The musty smell is discharged from the fungus as it eats, grows and multiplies, releasing volatile organic compounds throughout the stages. Mildew colonizes many organic materials or plant fibers other than clothes, including leather and paper. However, it can only thrive when these materials are soaked in moisture. Other than moisture, they enjoy lower temperatures, which is why clothes washed in cold water tend to stink more.
How to get rid of the smell
One must ensure that clothes aren’t folded and stored in closets when they are even mildly damp. The low temperature inside enclosed closets will exacerbate the odor, which someone will quite easily smell when you will wear the clothes later.
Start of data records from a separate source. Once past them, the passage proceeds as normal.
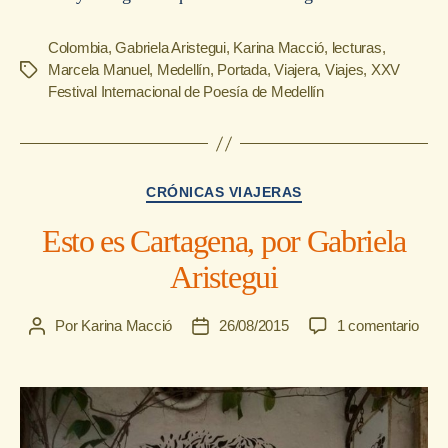
Colombia
,
Gabriela Aristegui
,
Karina Macció
,
lecturas
,
Marcela Manuel
,
Medellín
,
Portada
,
Viajera
,
Viajes
,
XXV
Etiquetas
Festival Internacional de Poesía de Medellín
Categorías
CRÓNICAS VIAJERAS
Esto es Cartagena, por Gabriela
Aristegui
en
Por
Karina Macció
26/08/2015
1 comentario
Autor
Fecha
Esto
de
de
es
la
la
Cart
entrada
entrada
por
Gabr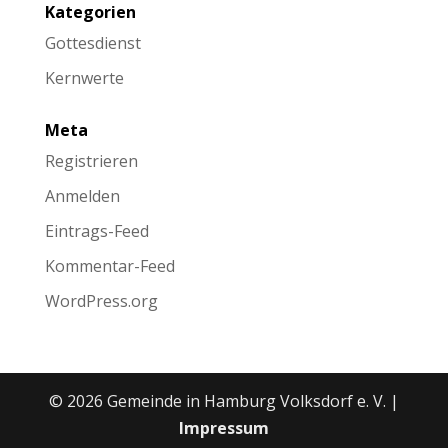
Kategorien
Gottesdienst
Kernwerte
Meta
Registrieren
Anmelden
Eintrags-Feed
Kommentar-Feed
WordPress.org
© 2026 Gemeinde in Hamburg Volksdorf e. V. |
Impressum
To deter the onset of mildew and its characteristic smell, it is recommended to add vinegar to the mix, as it is an effective disinfectant. It is also recommended to use conditioners to adorn the scent bestowed by laundry detergents.
Let’s not forget that mildew grows in colder environments, so you should wash your clothes in warm water. Using heated water has two advantages: it kills both bacteria and certain species of fungi that may spawn on your clothes. However, while these are mere precautions, the best solution remains, of course, drying your clothes as soon as they’re done being washed.